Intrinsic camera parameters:
<<<<

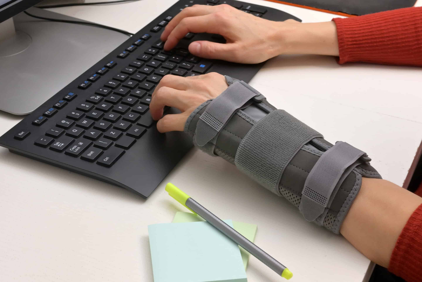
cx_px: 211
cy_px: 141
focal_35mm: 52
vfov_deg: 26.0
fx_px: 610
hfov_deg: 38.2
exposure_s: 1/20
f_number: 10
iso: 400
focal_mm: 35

>>>>
<<<<

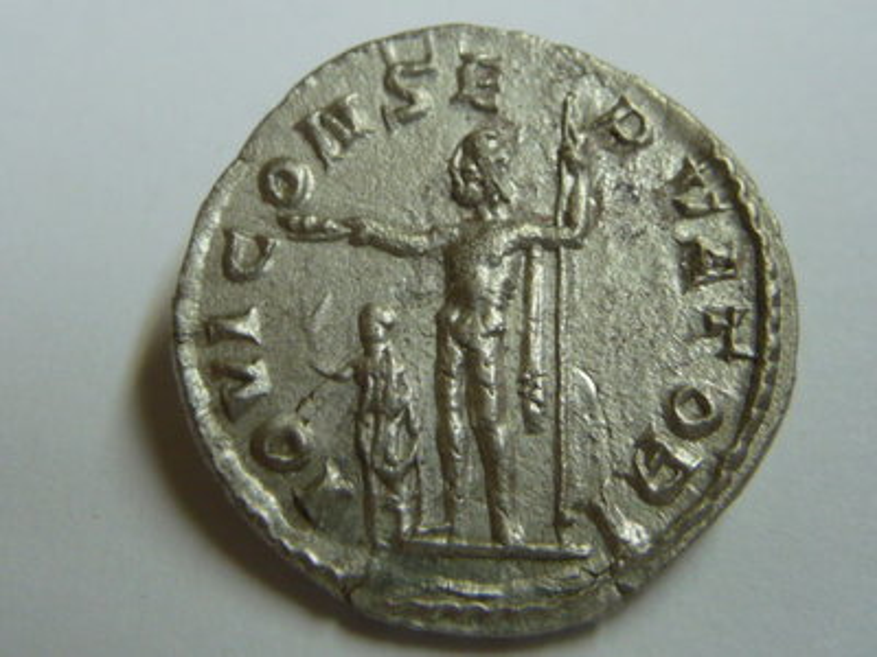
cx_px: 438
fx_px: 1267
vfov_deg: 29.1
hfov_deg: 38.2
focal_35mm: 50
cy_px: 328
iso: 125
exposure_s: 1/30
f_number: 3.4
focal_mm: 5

>>>>

What to work on: Transcribe each line of the data above, unaltered, from the one where "vfov_deg: 26.0" appears to the one where "focal_mm: 35" appears, inclusive of both.

Answer box:
vfov_deg: 26.0
fx_px: 610
hfov_deg: 38.2
exposure_s: 1/20
f_number: 10
iso: 400
focal_mm: 35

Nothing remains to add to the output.